Dara Metz, an owner of the gallery and Riley’s longtime dealer, said the piece, four years in the making, quickly appealed to her. It was, she said, conceptual, performative, political and funny — all hallmarks of a Riley work. Not that she knows how he does it. "When it comes to Duke’s projects, he’s always candid about what his intentions are," she said. "He does not get into the details about how he executes them."

She didn’t feel "Trading With the Enemy" needed the intervention of her lawyers, who might’ve cast a cold eye. "It might be bordering on illegal and pushing the envelope," but she said, "I don’t think he’s ever putting anybody in jeopardy, besides himself."

One pair of smuggler birds is for sale, for $100,000 apiece; the flock will be shown at Magnan Metz in the loft he built of wood salvaged from shipwrecks. Metz has enlisted interns and volunteers to care for the pigeons. "I’m hoping it’s as easy as he says," she said. (What she had yet to consider: Pigeons mate for life, breed in artificial light and heat, and gestate for 17 to 19 days. The gallery may soon be a hatchery.)

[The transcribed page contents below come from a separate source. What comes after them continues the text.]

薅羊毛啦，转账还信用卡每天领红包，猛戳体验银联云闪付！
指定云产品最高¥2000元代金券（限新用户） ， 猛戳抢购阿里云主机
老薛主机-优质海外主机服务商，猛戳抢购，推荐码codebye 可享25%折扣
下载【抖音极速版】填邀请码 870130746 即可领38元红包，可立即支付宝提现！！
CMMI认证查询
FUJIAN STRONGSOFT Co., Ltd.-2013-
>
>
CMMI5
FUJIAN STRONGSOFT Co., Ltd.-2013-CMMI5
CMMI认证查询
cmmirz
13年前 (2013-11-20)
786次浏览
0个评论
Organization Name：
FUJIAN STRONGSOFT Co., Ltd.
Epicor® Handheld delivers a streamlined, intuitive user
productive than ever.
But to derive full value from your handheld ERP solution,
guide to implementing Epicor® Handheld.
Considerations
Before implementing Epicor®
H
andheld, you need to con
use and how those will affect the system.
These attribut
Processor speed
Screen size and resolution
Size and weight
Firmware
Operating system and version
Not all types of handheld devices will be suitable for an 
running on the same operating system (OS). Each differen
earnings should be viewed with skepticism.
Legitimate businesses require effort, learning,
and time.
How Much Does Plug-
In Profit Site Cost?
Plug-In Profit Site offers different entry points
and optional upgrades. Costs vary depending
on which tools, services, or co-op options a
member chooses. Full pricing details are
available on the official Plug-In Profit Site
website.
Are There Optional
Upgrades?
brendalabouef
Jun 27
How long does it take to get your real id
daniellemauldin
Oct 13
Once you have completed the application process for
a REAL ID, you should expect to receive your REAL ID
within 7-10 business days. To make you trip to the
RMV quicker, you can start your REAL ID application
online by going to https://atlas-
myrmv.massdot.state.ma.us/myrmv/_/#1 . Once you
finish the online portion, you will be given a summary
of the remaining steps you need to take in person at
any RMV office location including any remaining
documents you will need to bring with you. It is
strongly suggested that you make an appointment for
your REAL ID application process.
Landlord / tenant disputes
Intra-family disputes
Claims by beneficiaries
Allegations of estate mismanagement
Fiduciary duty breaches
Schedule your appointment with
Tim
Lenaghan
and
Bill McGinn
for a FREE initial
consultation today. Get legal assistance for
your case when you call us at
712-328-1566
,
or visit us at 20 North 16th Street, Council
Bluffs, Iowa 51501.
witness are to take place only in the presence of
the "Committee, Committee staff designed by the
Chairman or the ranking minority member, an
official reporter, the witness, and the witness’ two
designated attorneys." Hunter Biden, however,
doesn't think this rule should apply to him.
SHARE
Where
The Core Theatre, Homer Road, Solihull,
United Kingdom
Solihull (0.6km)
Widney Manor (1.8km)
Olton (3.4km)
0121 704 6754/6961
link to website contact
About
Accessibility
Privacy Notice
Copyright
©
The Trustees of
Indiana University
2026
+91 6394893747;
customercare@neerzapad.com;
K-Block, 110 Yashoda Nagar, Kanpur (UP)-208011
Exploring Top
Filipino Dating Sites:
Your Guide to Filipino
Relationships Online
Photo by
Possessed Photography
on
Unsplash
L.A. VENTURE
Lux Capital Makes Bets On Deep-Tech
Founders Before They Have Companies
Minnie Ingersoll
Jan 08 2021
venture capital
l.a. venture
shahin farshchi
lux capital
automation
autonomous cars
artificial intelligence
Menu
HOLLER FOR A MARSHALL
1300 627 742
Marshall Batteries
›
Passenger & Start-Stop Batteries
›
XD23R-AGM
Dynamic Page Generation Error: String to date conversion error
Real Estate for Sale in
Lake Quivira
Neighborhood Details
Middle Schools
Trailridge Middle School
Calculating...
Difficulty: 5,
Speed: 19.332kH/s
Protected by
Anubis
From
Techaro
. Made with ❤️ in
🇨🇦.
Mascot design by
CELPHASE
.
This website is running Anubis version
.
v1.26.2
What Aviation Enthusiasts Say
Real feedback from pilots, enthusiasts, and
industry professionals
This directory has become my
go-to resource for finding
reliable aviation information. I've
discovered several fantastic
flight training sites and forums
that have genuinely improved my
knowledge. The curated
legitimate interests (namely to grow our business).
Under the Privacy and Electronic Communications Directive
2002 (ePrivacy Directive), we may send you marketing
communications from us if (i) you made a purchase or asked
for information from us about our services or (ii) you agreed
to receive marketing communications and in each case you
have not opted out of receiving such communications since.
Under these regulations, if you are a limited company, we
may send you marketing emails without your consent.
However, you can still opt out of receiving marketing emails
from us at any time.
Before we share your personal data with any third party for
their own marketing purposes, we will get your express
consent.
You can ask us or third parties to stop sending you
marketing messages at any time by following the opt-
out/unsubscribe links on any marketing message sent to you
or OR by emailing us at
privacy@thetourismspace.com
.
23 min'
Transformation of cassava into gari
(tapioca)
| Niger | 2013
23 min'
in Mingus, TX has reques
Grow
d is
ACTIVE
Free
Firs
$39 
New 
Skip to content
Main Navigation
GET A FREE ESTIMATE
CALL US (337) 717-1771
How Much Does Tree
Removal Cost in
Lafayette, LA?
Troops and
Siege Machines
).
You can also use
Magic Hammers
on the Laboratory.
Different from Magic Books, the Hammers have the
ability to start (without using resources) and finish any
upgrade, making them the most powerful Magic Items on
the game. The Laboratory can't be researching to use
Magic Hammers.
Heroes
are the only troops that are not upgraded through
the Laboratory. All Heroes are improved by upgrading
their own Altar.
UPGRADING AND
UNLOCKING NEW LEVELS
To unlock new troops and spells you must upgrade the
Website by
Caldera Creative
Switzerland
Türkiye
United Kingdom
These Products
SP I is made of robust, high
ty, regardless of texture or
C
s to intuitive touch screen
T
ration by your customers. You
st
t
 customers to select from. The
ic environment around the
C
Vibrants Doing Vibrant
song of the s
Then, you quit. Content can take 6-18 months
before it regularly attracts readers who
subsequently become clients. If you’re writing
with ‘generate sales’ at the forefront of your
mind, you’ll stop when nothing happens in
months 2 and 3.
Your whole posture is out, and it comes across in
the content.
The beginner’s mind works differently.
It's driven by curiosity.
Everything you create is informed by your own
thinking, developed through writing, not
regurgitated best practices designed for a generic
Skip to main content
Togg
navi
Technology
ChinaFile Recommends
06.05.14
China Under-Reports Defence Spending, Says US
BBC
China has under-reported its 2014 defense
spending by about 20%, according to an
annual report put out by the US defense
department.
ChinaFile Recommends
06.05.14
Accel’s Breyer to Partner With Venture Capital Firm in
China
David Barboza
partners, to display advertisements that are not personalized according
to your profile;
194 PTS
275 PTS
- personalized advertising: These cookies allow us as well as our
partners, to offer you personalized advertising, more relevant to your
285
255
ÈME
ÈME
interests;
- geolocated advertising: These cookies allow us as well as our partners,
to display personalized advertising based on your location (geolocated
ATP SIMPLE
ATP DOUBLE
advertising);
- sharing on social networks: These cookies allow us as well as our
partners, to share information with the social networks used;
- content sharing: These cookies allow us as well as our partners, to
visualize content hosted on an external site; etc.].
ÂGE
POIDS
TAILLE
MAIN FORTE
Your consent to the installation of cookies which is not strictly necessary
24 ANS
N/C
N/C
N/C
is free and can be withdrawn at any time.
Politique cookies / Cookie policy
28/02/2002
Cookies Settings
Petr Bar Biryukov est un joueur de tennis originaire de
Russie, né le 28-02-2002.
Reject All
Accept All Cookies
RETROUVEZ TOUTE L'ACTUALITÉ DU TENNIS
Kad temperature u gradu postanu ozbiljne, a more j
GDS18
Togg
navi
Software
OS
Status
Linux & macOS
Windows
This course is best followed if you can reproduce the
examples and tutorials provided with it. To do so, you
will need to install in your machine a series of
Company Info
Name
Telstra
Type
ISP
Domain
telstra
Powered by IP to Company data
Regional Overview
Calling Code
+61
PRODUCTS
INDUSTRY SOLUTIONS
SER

Riley, who makes a living as a tattoo artist and has birds inked on his body, was first entranced after he rescued a pigeon as a boy. "I let it go and it came back," he said. "You feel sort of connected to the animal after that."

He even lived with them in a cheap attic loft when he was a student at the Rhode Island School of Design. (The arrangement went over surprisingly well with girlfriends, he said: "You look like maybe a diamond in the rough — you know, like a sensitive bird-lover guy that just needs to be cleaned up a little bit.") He keeps pigeons in Brooklyn, and simply mailed some of their babies to Key West, which is apparently allowed.

But even with his decades of experience, this mission involved "a lot of trial and error," said Kitty Joe Sainte-Marie, Riley’s studio and project manager. The pigeons trained during hawk migration season and were prey. "One of them got nailed right in front of me," Riley said.

Others were felled by disease, faulty doors in the coops and temperament. "You have to build up their confidence, flying over water, very slowly," he said. Some of the strongest still disappeared on test runs. "It definitely doesn’t mean that they’re dead," he said. "They just may not come back."

Maybe the escapees merely feared the wrath of authorities. Riley admitted he was a little nervous himself. He envisioned pleading his case before a judge. "Am I at fault, or is the pigeon at fault?" he mused.

"A pigeon," Sainte-Marie offered, "would look real cute in handcuffs."